Louis O'Neill se heurtait souvent également au centralisme d'autres membres du cabinet, qui militaient toujours pour le rapatriement des institutions à Montréal. À son grand étonnement, il a découvert que la main gauche nuisait parfois à la main droite au sein même de son ministère. "Certains fonctionnaires qui croyaient au développement régional avaient équipé le JAL, un regroupement de villages dans le Témiscouata, d'une station de radio, tandis qu'un autre groupe militait pour la fermeture de cette région." Malgré cette expérience éprouvante, ce farouche militant indépendantiste a gardé une foi intacte pour la politique, ce qui n'est sans doute pas le cas de tous les électeurs ayant voté pour le Parti Québecois en 1976.
Scission sur les coupures
"Je pense que bien des universitaires ont éprouvé de
la désillusion en voyant des gens dont ils attendaient tant de pureté
s'accrocher au pouvoir comme les autres politiciens," fait valoir Louis
Balthazar. Selon lui, la réouverture des conventions collectives
en 1982 a porté un coup fatal à l'esprit de complicité
qui existait entre les professeurs et le gouvernement: "Finalement,
les baby-boomers ont acclamé le PQ et les syndicats jusqu'à
ce qu'ils constatent que ça coûtait trop cher."

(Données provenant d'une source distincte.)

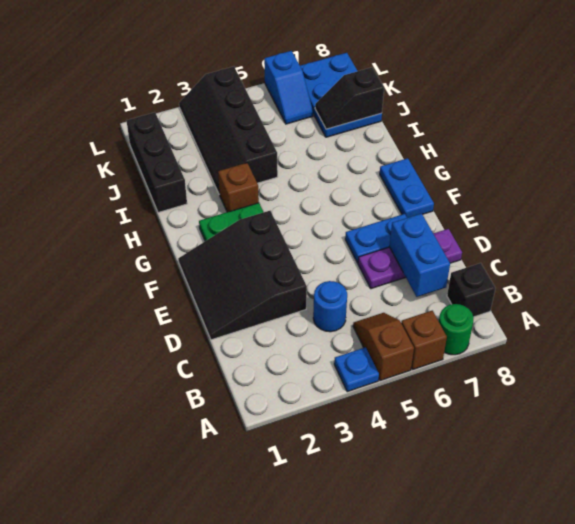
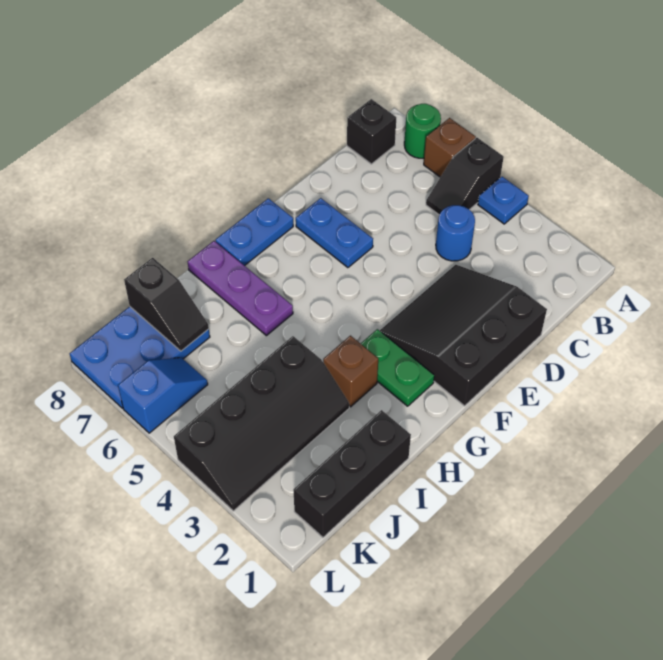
brown 1x2 slope [353,313,414,381] -> black 1x2 slope [426,138,504,215]
blue 1x2 brick [390,213,450,297] -> none
black 3x3 slope [178,211,307,340] -> black 3x3 slope turned to [380,265,547,406]
purple 1x3 plate [358,229,462,289] -> purple 1x3 plate moved to [188,241,293,336]

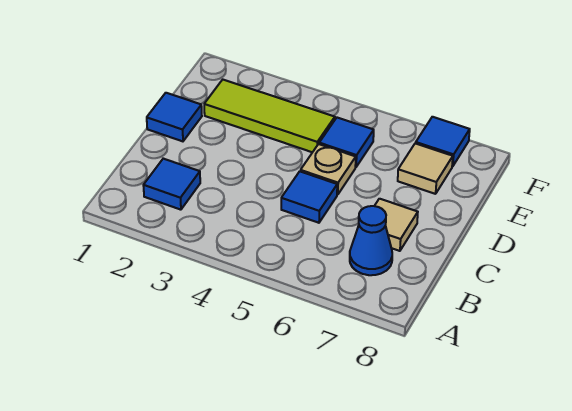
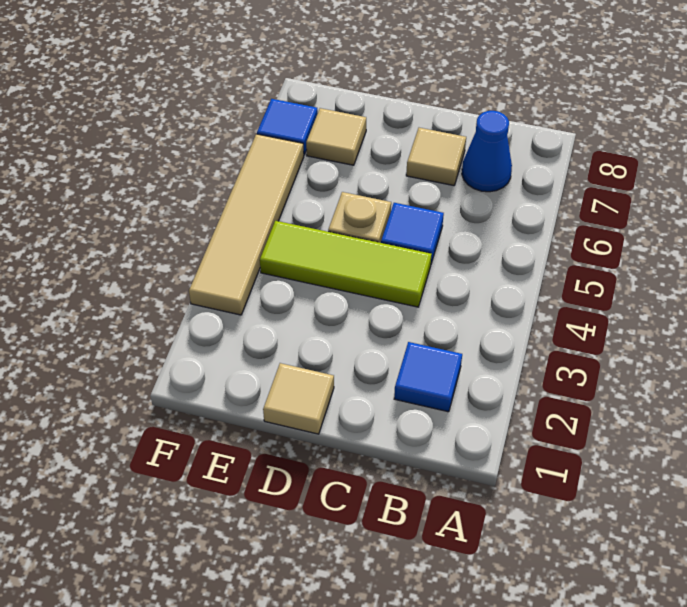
blue 1x1 tile [147,93,202,141] -> tan 1x1 tile [263,363,334,434]
lime 1x3 tile [204,80,335,152] -> lime 1x3 tile turned to [260,221,432,307]
blue 1x1 tile [319,118,374,167] -> none
none -> tan 1x4 tile [189,134,304,315]

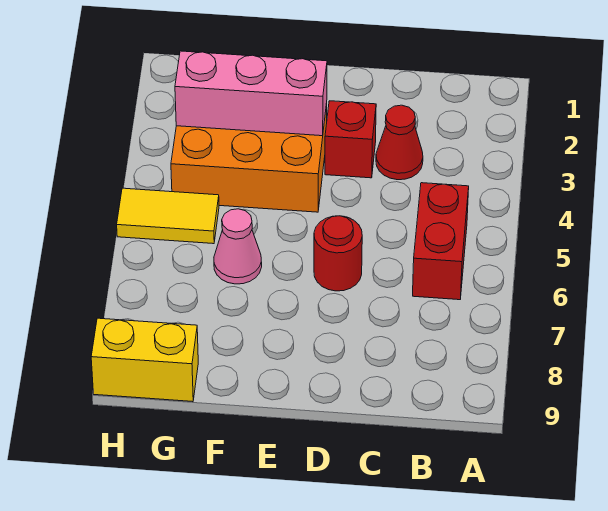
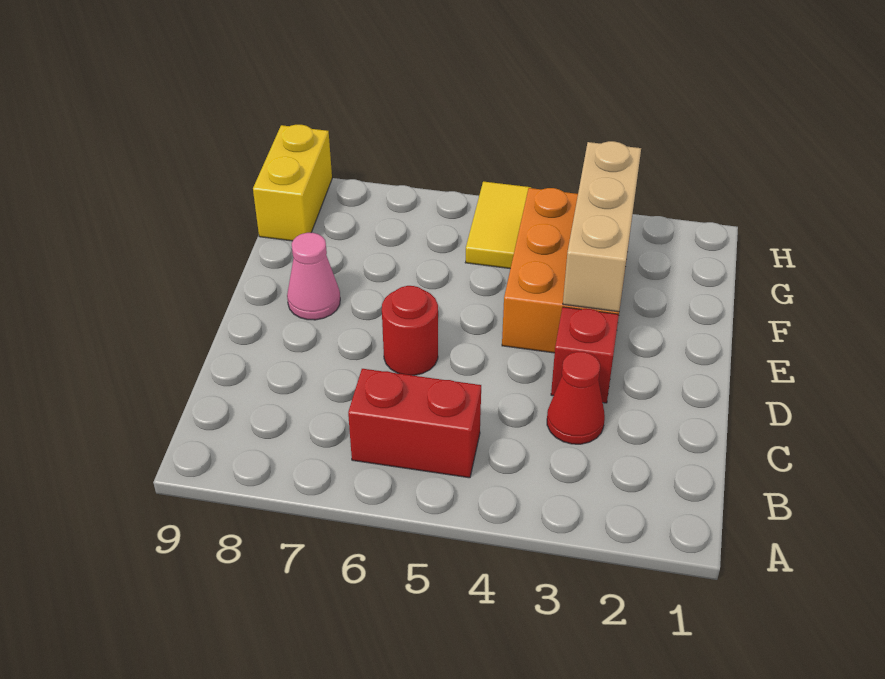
pink 1x3 brick [175,51,327,136] -> tan 1x3 brick [563,141,641,312]
pink 1x1 cone [214,209,262,284] -> pink 1x1 cone moved to [287,233,340,320]

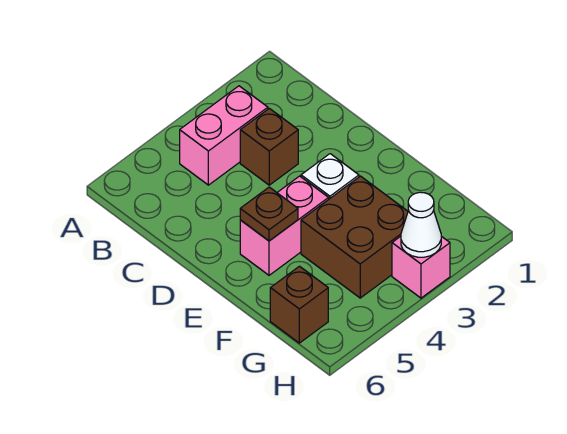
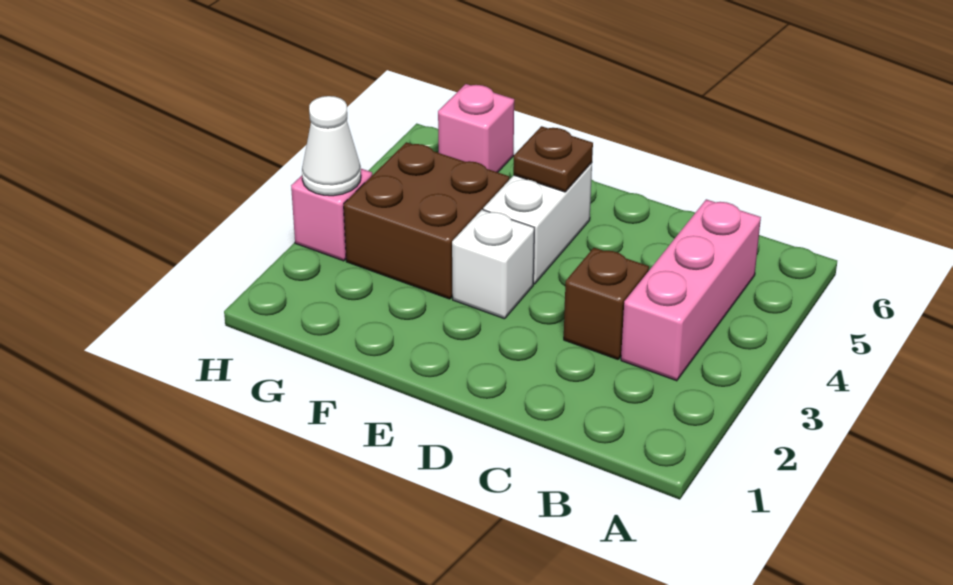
pink 1x2 brick [180,86,268,185] -> pink 1x3 brick [621,199,761,381]
pink 1x2 brick [240,176,329,275] -> white 1x2 brick [483,163,592,284]
brown 1x1 brick [270,266,328,343] -> pink 1x1 brick [438,84,514,172]

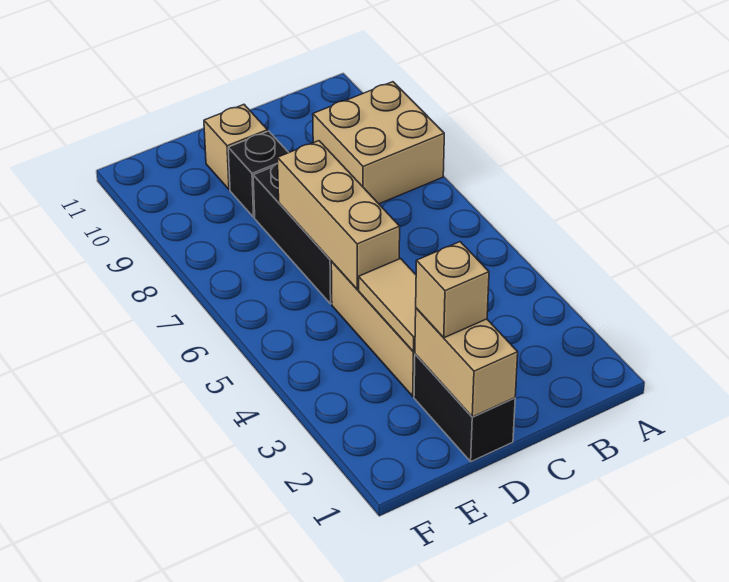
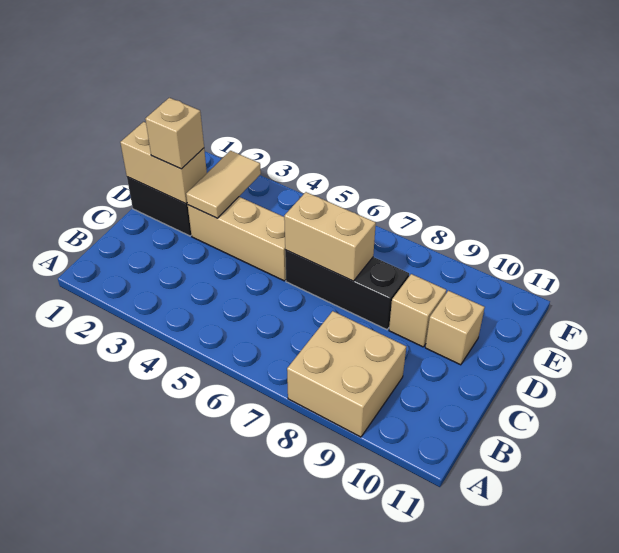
tan 1x2 tile [359,259,416,352] -> tan 1x2 tile turned to [186,151,261,218]
tan 1x3 brick [278,141,400,289] -> tan 1x2 brick [284,192,376,281]
black 1x1 brick [228,131,289,217] -> tan 1x1 brick [389,274,446,347]

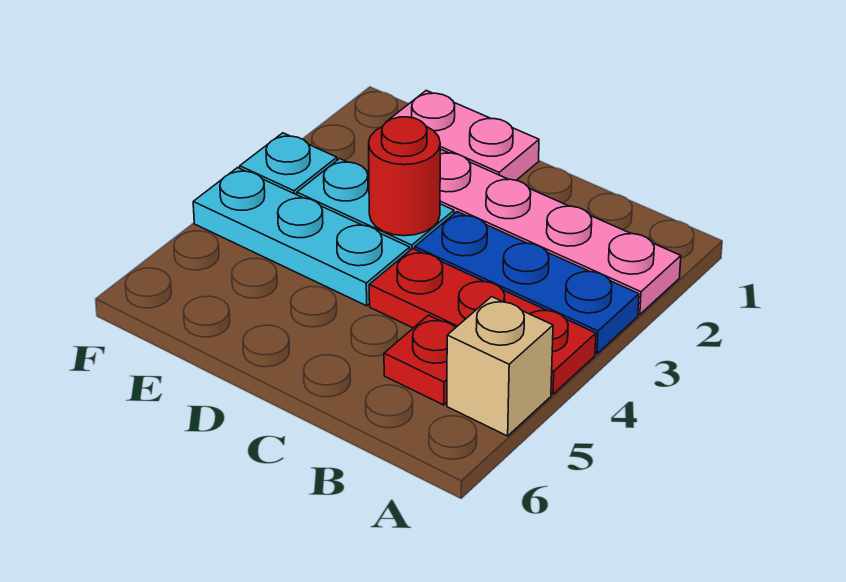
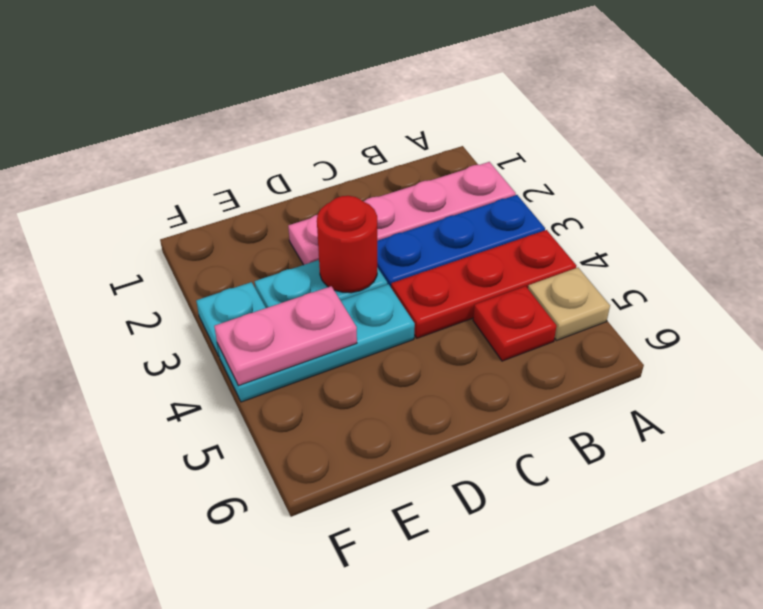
tan 1x1 brick [447,297,553,436] -> tan 1x1 plate [528,268,610,340]
pink 1x2 plate [388,91,539,180] -> pink 1x2 plate moved to [214,286,357,386]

Vincent Lemieux constate de son côté que les premières coupures budgétaires effectuées par un gouvernement depuis 1960 ont été ressenties comme une trahison, venant d'un parti qui se targuait de social-démocratie: "Les étudiants, qui avaient fondé beaucoup d'espoir sur la possibilité de faire carrière dans les institutions d'un nouvel État québécois, ont commencé à s'interroger au début des années 80. Les élections de 1985 ont officialisé la déroute du PQ, qui n'a recueilli que 31 % des votes." La lune de miel entre "Le parti des profs" et la communauté universitaire n'a donc pu survivre aux difficultés économiques qui s'amorcaient. Depuis, la couleur politique de la communauté universitaire a perdu de son uniformité et le PQ ne recrute plus majoritairement dans le milieu enseignant. L'actuel gouvernement Bouchard ne compte que 5 professeurs parmi ses 22 ministres.